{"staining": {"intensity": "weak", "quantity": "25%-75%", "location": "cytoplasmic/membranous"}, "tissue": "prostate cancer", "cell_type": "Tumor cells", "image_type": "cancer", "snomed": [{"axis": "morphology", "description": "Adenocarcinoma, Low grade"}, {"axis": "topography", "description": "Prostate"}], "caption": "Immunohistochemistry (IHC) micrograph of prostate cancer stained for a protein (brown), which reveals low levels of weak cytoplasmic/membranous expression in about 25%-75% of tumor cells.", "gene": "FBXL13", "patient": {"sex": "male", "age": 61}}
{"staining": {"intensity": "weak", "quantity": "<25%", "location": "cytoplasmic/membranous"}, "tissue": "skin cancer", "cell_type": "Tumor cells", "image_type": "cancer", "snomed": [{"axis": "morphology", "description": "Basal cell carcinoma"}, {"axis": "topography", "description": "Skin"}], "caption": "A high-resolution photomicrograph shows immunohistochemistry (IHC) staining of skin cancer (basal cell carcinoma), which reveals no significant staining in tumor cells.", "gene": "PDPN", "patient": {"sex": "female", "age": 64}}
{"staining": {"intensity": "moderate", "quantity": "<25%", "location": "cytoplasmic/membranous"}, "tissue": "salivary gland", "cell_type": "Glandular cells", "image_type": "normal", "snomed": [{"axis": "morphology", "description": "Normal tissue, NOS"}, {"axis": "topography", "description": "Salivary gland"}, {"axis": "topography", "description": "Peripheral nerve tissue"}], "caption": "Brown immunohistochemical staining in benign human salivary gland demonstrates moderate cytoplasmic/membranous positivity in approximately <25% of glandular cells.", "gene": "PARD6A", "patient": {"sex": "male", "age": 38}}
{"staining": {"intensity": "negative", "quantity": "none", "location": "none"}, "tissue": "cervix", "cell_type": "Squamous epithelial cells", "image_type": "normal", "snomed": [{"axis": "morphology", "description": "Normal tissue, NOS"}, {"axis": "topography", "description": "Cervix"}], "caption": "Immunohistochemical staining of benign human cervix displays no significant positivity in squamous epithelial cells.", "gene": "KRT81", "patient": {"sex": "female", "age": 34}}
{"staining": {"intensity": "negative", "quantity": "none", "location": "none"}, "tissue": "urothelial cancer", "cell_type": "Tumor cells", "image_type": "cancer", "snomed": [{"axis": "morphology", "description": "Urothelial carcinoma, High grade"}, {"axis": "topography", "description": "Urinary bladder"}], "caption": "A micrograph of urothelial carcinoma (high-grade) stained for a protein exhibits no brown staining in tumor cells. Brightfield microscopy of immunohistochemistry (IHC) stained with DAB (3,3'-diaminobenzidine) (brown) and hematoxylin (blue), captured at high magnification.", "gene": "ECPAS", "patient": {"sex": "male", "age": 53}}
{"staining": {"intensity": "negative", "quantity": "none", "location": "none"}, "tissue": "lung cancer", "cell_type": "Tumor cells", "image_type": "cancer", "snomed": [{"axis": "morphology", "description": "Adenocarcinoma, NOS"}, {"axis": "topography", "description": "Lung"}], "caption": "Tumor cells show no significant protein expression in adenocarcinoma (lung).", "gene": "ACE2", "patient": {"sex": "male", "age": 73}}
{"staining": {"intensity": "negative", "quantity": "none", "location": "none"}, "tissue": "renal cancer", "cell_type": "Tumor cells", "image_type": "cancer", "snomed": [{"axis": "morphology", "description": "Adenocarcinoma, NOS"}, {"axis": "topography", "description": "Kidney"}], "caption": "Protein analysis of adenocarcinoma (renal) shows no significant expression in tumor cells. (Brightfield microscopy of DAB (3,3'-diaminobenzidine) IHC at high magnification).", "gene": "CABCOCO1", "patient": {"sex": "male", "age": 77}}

============

All the material above is to be returned exactly as it stands.

▶ [Answer box]
{"staining": {"intensity": "weak", "quantity": "25%-75%", "location": "cytoplasmic/membranous"}, "tissue": "prostate cancer", "cell_type": "Tumor cells", "image_type": "cancer", "snomed": [{"axis": "morphology", "description": "Adenocarcinoma, Low grade"}, {"axis": "topography", "description": "Prostate"}], "caption": "Immunohistochemistry (IHC) micrograph of prostate cancer stained for a protein (brown), which reveals low levels of weak cytoplasmic/membranous expression in about 25%-75% of tumor cells.", "gene": "FBXL13", "patient": {"sex": "male", "age": 61}}
{"staining": {"intensity": "weak", "quantity": "<25%", "location": "cytoplasmic/membranous"}, "tissue": "skin cancer", "cell_type": "Tumor cells", "image_type": "cancer", "snomed": [{"axis": "morphology", "description": "Basal cell carcinoma"}, {"axis": "topography", "description": "Skin"}], "caption": "A high-resolution photomicrograph shows immunohistochemistry (IHC) staining of skin cancer (basal cell carcinoma), which reveals no significant staining in tumor cells.", "gene": "PDPN", "patient": {"sex": "female", "age": 64}}
{"staining": {"intensity": "moderate", "quantity": "<25%", "location": "cytoplasmic/membranous"}, "tissue": "salivary gland", "cell_type": "Glandular cells", "image_type": "normal", "snomed": [{"axis": "morphology", "description": "Normal tissue, NOS"}, {"axis": "topography", "description": "Salivary gland"}, {"axis": "topography", "description": "Peripheral nerve tissue"}], "caption": "Brown immunohistochemical staining in benign human salivary gland demonstrates moderate cytoplasmic/membranous positivity in approximately <25% of glandular cells.", "gene": "PARD6A", "patient": {"sex": "male", "age": 38}}
{"staining": {"intensity": "negative", "quantity": "none", "location": "none"}, "tissue": "cervix", "cell_type": "Squamous epithelial cells", "image_type": "normal", "snomed": [{"axis": "morphology", "description": "Normal tissue, NOS"}, {"axis": "topography", "description": "Cervix"}], "caption": "Immunohistochemical staining of benign human cervix displays no significant positivity in squamous epithelial cells.", "gene": "KRT81", "patient": {"sex": "female", "age": 34}}
{"staining": {"intensity": "negative", "quantity": "none", "location": "none"}, "tissue": "urothelial cancer", "cell_type": "Tumor cells", "image_type": "cancer", "snomed": [{"axis": "morphology", "description": "Urothelial carcinoma, High grade"}, {"axis": "topography", "description": "Urinary bladder"}], "caption": "A micrograph of urothelial carcinoma (high-grade) stained for a protein exhibits no brown staining in tumor cells. Brightfield microscopy of immunohistochemistry (IHC) stained with DAB (3,3'-diaminobenzidine) (brown) and hematoxylin (blue), captured at high magnification.", "gene": "ECPAS", "patient": {"sex": "male", "age": 53}}
{"staining": {"intensity": "negative", "quantity": "none", "location": "none"}, "tissue": "lung cancer", "cell_type": "Tumor cells", "image_type": "cancer", "snomed": [{"axis": "morphology", "description": "Adenocarcinoma, NOS"}, {"axis": "topography", "description": "Lung"}], "caption": "Tumor cells show no significant protein expression in adenocarcinoma (lung).", "gene": "ACE2", "patient": {"sex": "male", "age": 73}}
{"staining": {"intensity": "negative", "quantity": "none", "location": "none"}, "tissue": "renal cancer", "cell_type": "Tumor cells", "image_type": "cancer", "snomed": [{"axis": "morphology", "description": "Adenocarcinoma, NOS"}, {"axis": "topography", "description": "Kidney"}], "caption": "Protein analysis of adenocarcinoma (renal) shows no significant expression in tumor cells. (Brightfield microscopy of DAB (3,3'-diaminobenzidine) IHC at high magnification).", "gene": "CABCOCO1", "patient": {"sex": "male", "age": 77}}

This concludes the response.